- [EXTRACTED TEXT]:
It appears to be a complex blend of sacrifice offered by Tharu, Mushahar and other indigenous groups in the Terai, which has taken on local significance after the Indian authorities closed down animal sacrifice in India, bringing huge amounts of followers to Nepal. Local goddess worship, of course, predates the evolution of Hindu gods. I have no doubt animal sacrifice to goddess existed long before Brahma, Vishnu and Shiva made their appearance in South Asia. Gadhimai is not a well-known goddess—she is a local diety known only to the people of that specific locale, meaning that the Hindus of Kathmandu, for instance, had not heard of her before media highlighted this specific phenomena. Many Indians are also appalled by this sacrifice—but because “Hinduism” is often a complex, broad, and flexible set of faiths, practices and beliefs that span a billion people, there is no central Pope or Bible to oppose local practices. The fact these practices are not regulated by a central authority points to how “Hinduism” may have kept indigenous faiths alive—despite accusations by indigenous groups who often claim that Brahmins have imposed their lifestyles on everyone.
If Brahmins dictated Hinduism’s tenets and their priests had as much power as claimed, Gadhimai would be shut down. But in a multi-cultural country with 58 different kinds of ethnic groups, all carrying various levels of beliefs and practices, this kind of behavior would not be tolerated.
I advise people who are interested to Gadhimai to read the history of how the “civilized versus barbaric” discourse has played out in the West, often with greatly tragic results for indigenous cultures. As someone trained in anthropology, in which this discourse played out in great detail, I am interested in ways “civilization”, and the discourse of it thereof, continues to play out in contemporary life.

- [ACTIVITY 1]:
In the piece on Gadhimai, rewrite the passage starting at "If Brahmins dictated" and ending at "not be tolerated.", replacing "ethnic groups" with "communities".
- [ACTIVITY 2]:
According to the piece on Gadhimai, why is there no central authority to oppose local practices within Hinduism?
- [ACTIVITY 3]:
In the piece on Gadhimai, how many different kinds of ethnic groups does the country have?

- [DATA FOR REVIEW]:
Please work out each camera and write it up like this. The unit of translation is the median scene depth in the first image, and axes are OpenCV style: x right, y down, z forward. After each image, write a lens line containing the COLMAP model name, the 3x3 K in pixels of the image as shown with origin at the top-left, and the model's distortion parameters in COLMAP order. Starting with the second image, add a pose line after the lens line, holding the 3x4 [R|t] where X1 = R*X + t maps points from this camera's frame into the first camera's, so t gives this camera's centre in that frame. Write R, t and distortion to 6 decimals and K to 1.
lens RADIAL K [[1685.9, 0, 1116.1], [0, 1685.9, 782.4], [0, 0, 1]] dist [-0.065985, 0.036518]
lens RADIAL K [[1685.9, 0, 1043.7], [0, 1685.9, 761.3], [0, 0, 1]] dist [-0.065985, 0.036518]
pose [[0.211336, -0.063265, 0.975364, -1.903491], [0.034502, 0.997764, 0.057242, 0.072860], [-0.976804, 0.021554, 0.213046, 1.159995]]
---
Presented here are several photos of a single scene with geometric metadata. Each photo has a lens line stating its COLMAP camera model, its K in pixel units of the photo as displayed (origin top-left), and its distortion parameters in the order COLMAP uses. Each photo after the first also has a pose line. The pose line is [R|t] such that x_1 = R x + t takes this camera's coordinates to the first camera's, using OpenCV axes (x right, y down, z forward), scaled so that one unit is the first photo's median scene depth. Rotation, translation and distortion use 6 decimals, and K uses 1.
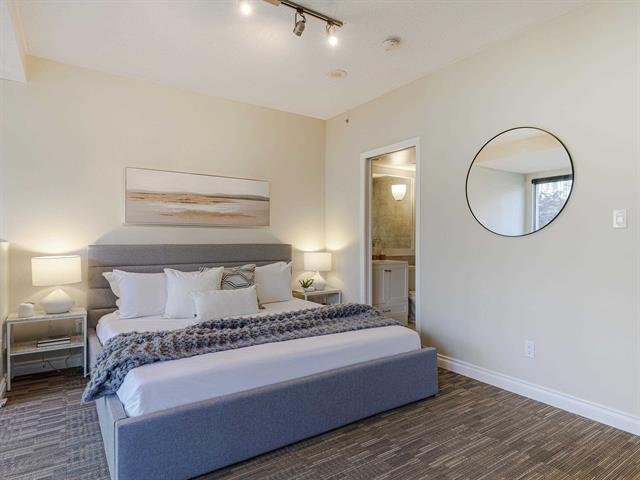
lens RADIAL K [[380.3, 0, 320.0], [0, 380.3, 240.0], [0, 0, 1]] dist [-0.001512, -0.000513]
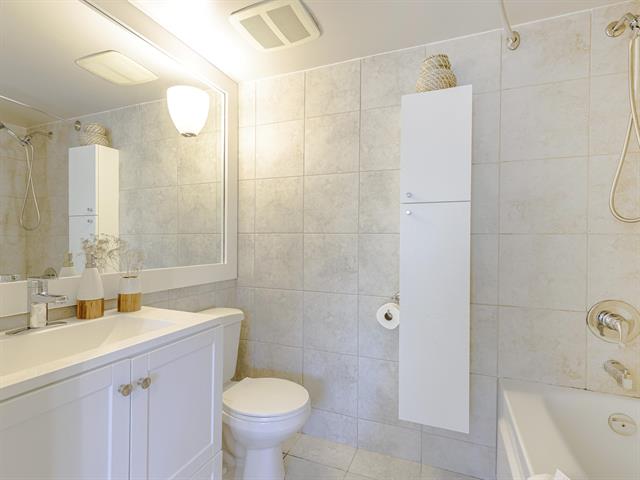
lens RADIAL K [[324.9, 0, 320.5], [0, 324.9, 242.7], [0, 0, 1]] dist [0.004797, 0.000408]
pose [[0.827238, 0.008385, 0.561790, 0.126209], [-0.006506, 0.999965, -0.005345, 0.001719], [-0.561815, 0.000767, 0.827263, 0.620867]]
==
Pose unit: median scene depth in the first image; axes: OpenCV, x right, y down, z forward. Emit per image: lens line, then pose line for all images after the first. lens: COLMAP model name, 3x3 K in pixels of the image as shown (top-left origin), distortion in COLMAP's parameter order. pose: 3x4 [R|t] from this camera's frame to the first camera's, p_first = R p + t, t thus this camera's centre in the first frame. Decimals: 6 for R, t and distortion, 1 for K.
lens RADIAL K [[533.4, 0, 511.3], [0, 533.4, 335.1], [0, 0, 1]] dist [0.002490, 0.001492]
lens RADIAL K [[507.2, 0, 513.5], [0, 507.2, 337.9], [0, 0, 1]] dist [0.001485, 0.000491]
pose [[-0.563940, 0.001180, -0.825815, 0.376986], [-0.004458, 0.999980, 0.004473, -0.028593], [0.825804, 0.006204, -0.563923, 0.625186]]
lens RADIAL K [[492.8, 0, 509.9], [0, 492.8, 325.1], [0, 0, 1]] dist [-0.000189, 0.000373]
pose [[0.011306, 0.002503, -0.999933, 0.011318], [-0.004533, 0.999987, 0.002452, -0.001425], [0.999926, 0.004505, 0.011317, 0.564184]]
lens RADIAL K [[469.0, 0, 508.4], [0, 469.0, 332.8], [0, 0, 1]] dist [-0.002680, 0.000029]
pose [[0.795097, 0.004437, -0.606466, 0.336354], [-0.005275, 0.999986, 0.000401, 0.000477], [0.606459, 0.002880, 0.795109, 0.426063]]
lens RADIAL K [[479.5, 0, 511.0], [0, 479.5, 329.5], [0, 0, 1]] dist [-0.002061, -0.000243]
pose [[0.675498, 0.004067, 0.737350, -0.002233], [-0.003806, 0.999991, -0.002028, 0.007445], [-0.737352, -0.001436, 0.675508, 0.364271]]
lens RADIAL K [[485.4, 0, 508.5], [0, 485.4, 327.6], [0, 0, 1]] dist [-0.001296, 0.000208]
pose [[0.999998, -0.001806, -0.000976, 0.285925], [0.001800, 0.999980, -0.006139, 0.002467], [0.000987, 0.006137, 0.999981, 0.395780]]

- [EXPECTED ANSWER 1]:
If Brahmins dictated Hinduism’s tenets and their priests had as much power as claimed, Gadhimai would be shut down. But in a multi-cultural country with 58 different kinds of communities, all carrying various levels of beliefs and practices, this kind of behavior would not be tolerated.

- [EXPECTED ANSWER 2]:
Hinduism is often a complex, broad and flexible set of faiths, practices and beliefs that spans a billion people. It therefore has no central Pope or Bible that could oppose local practices.

- [EXPECTED ANSWER 3]:
58.